Insulin uptake and transcytosis are dynamin dependent. (A) Cells were treated with insulin-FITC or transferrin-AF555 for 10 min after pretreatment with 30 uM dyngo 4a (right) or vehicle (left) for 30 min to impair dynamin function. White scale, 15 μm. (B) Quantification of insulin-FITC uptake in HAMECs after pretreatment with dyngo 4a. **p < 0.01 by one sample t test; data are normalized to control cells. (C) Average transcytosis events after pretreatment with dyngo 4a. **p < 0.01 by one sample t test; data are normalized to control cells.

FIGURE 6:

Insulin uptake and transcytosis do not require cholesterol or caveolin-1. (A) Cells were treated with insulin-FITC or D4 membrane cholesterol probe for 10 min after pretreatment with either 1 μM methyl-β-cyclodextrin (MBCD) or 50 μg/ml nystatin to deplete cells of cholesterol. White scale, 15 μm. (B) Quantification of insulin-FITC uptake in HAMECs after pretreatment with MBCD or nystatin; data are normalized to control cells. (C) Average transcytosis events after pretreatment with MBCD or nystatin. (D) Average transcytosis events of insulin-AF568 after transfection with wild-type or dominant-negative (DN) caveolin-1 construct. (E) Average transcytosis events of insulin-AF568 after caveolin-1 was knocked down by siRNA. (F) Immunoblot of caveolin-1 protein after knockdown via siRNA. (G) Insulin-FITC colocalizes only modestly with caveolin-1 (red). Colocalization was quantified via the Manders coefficient, which is 0.196 ± 0.011. Dashed box indicates area enlarged on the right; white scale, 15 μm.

FIGURE 7:

Insulin uptake and transcytosis are clathrin dependent. (A) Cells were treated with insulin-FITC or transferrin-AF555 for 10 min after pretreatment with 10 μM Pitstop 2 to impair clathrin-mediated uptake.
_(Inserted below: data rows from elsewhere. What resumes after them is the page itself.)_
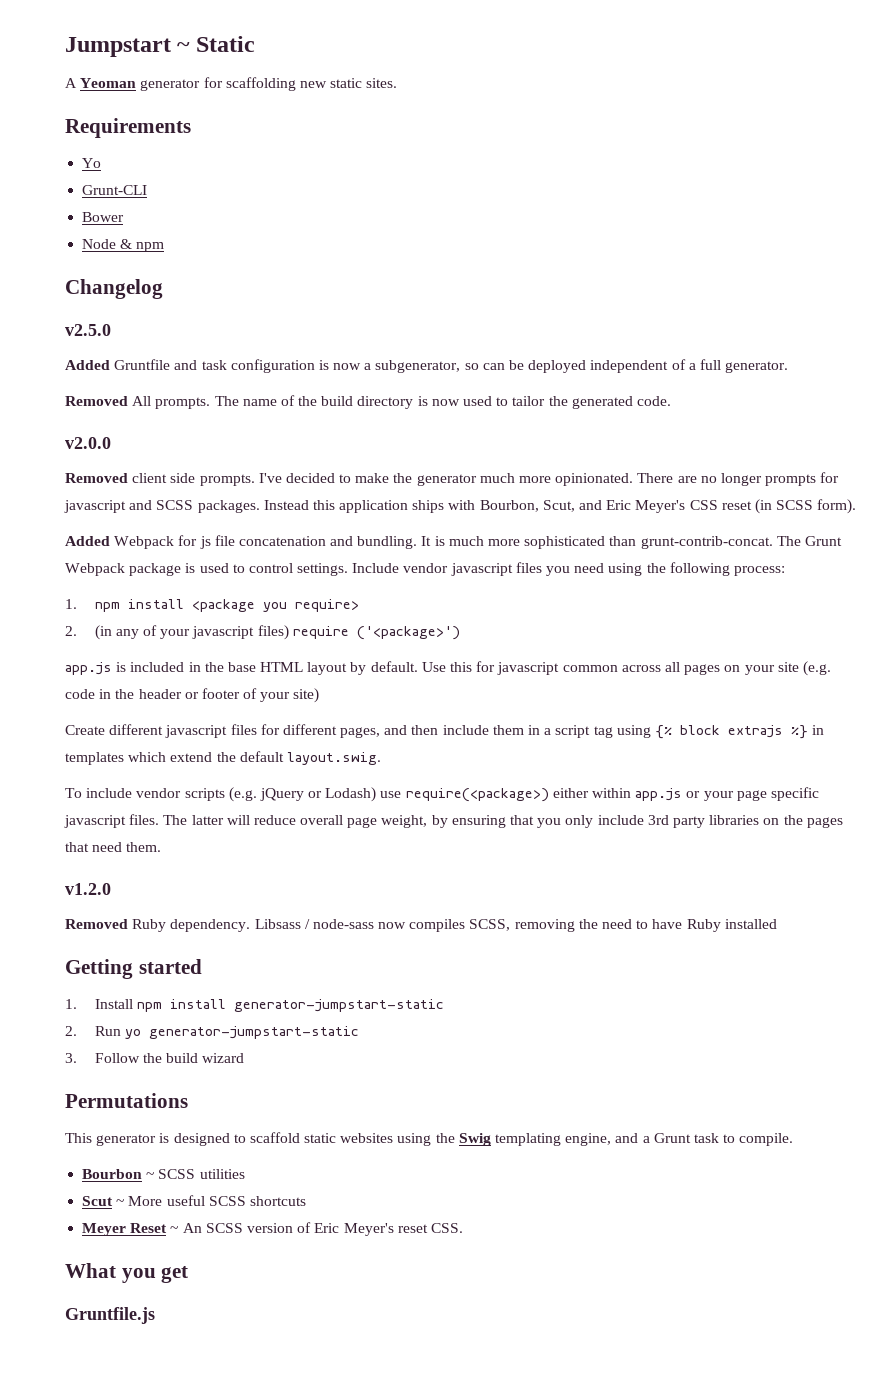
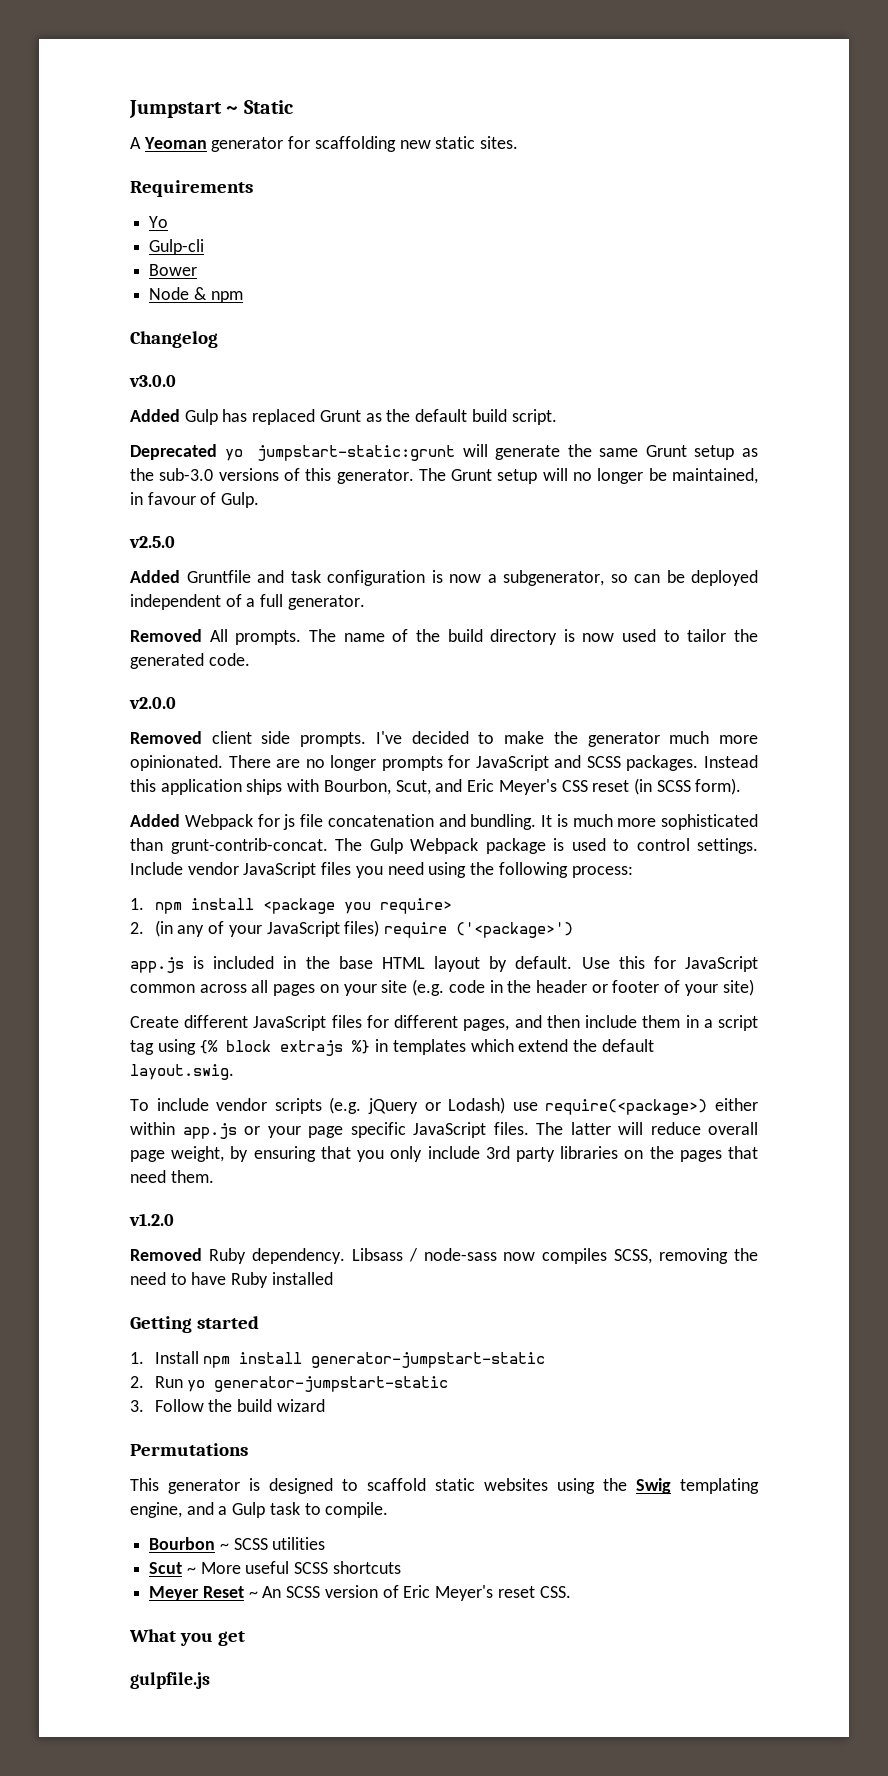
[82,185,148,195] Grunt-CLI -> [149,239,205,255] Gulp-cli
(163, 289) none -> [129,375,176,387] [130,409,557,425] [130,444,759,461] [130,468,758,484] [130,492,260,508] // v3.0.0 // Added Gulp has replaced Grunt as the default build script. // Deprecated yo jumpstart-static:grunt will generate the same Grunt setup as the sub-3.0 versions of this generator. The Grunt setup will no longer be maintained, in favour of Gulp.
[64,500,126,513] javascript -> [475,755,549,771] JavaScript
[804,536,842,546] Grunt -> [369,838,403,854] Gulp
[450,563,513,576] javascript -> [243,862,317,878] JavaScript
[192,626,255,639] javascript -> [266,921,340,937] JavaScript
[497,662,560,675] javascript -> [685,956,758,972] JavaScript
[165,725,228,738] javascript -> [253,1015,327,1031] JavaScript
[64,815,126,828] javascript -> [413,1122,486,1138] JavaScript
[653,1133,691,1143] Grunt -> [232,1502,266,1518] Gulp
[65,1307,155,1324] Gruntfile.js -> [130,1672,210,1689] gulpfile.js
White scale, 15 μm. (B) Quantification of insulin-FITC uptake in HAMECs after pretreatment with Pitstop 2. (C) Average insulin-AF568 transcytosis events after pretreatment with Pitstop 2. (D) Average insulin-AF568 transcytosis events after clathrin heavy chain was knocked down by siRNA. (E) Immunoblot of clathrin heavy chain protein after knockdown by siRNA. (F) Insulin-FITC (green) colocalizes with clathrin heavy chain (red). Colocalization was quantified via the Manders coefficient, which is 0.491 ± 0.020. Dashed box indicates area enlarged on the right; white scale, 15 μm.

FIGURE 8:

Insulin colocalizes with caveolin-1 in HAECs. (A) Insulin-FITC (green) colocalizes with caveolin-1 (red) in HAECs. Dashed box indicates area enlarged on the right; white scale, 15 μm. (B) Insulin-FITC (green) colocalizes with clathrin heavy chain (red) to a much lesser extent than caveolin-1 in HAECs. Dashed box indicates area enlarged on the right; white scale, 15 μm. (C) Quantification of colocalization of insulin-FITC with caveolin-1 (0.411 ± 0.068) or clathrin heavy chain (0.196 ± 0.013) via the Manders coefficient.